「依存症の最大の敵は“孤立”です。人と関わりを持つことで、寂しいと思う心の隙間を埋めないと、また必ずクスリに溺れてしまう。
我々は、そうならないための環境を、いつでも整えているんです。つまり、クスリを絶つには、周囲の理解と支えが必要なんですよ。
法律で薬物を取り締まるだけでは、なんの解決にもならない。刑務所に入ったところで、出所したとき、何をしていいか分からなくなったら、待っているのは孤独と不安です。それにとらわれたら、またすぐに逆戻りしてしまいますから」

薬物は犯罪だ。孤独で寂しくても、それに手を出さない人はいくらでもいる。ただ、それは薬物に出会わなかったことが幸運なだけなのだと、近藤氏は言う。

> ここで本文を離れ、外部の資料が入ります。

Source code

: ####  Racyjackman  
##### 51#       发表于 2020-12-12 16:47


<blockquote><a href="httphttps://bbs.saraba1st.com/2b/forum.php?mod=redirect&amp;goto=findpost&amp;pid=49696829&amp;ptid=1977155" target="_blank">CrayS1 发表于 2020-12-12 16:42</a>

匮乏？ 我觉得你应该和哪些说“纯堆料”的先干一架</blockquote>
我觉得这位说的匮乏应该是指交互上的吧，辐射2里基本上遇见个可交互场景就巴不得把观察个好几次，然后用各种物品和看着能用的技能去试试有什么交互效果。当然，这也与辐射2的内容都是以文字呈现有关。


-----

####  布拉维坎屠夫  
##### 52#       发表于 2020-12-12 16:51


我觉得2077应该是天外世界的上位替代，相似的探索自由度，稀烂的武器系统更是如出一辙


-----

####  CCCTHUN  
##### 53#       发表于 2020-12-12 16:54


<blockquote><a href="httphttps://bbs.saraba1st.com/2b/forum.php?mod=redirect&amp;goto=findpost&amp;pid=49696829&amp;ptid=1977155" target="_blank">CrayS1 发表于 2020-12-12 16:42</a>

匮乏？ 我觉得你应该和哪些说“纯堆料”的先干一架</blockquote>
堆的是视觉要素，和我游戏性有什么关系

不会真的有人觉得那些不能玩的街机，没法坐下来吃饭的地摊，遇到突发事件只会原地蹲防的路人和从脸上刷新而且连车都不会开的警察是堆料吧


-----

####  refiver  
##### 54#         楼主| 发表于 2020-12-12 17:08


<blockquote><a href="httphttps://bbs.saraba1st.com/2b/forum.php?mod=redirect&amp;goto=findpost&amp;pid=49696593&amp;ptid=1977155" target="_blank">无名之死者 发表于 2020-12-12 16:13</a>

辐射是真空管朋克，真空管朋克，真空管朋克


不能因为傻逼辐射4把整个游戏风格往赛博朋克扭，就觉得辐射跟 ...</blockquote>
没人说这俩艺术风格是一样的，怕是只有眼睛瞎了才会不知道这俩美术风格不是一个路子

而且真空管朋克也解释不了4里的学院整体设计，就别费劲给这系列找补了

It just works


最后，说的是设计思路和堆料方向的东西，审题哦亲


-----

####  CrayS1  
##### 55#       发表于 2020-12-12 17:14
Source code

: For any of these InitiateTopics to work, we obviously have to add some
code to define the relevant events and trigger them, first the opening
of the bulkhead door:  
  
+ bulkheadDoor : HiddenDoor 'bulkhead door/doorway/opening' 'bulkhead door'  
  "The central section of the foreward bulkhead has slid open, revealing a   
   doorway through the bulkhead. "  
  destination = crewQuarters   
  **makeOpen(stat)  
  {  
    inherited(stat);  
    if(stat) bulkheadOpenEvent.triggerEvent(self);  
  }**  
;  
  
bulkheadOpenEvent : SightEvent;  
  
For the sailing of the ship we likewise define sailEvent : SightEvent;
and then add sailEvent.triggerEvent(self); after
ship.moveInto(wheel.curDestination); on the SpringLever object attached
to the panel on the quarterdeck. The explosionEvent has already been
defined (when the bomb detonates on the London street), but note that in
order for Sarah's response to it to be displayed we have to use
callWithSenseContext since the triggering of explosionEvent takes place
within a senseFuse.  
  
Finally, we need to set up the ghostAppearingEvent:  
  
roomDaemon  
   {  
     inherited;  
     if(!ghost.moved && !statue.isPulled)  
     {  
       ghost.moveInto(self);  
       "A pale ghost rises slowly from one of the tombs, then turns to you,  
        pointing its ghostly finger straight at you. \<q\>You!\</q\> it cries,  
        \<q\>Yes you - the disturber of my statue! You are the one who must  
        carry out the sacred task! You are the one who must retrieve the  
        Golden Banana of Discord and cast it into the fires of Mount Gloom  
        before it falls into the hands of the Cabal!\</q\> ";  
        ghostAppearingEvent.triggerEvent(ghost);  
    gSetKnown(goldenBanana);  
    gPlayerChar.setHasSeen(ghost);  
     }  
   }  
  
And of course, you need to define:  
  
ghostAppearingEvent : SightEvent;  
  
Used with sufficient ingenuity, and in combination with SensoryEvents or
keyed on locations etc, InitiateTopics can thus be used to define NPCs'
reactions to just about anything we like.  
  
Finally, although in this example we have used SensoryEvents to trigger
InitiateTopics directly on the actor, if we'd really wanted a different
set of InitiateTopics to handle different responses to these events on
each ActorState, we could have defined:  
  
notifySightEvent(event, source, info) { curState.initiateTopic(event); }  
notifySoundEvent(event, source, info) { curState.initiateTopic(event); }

取材の最後に、田代氏は照れ臭そうに目を伏せながら、こう話してくれた。

「時間はかかりましたが、最近やっと、娘が連絡してくれるようになったんです。病み続けて、立ち直っていく姿を、どこかで見てくれていたのかもしれませんね。
それからリーダー(元ラッツ&スターのメンバーで歌手の鈴木雅之氏のこと)も、“いつでも見ているから頑張ってほしい”と言ってくれていると、人づてに聞いています。本当にありがたいですよね」

プレッシャーと孤独から薬物に手を染め、どん底まで落ちた田代氏が、そこから立ち直ろうと思えたのも、この施設をはじめとした周囲の支えがあったからなのだろう――。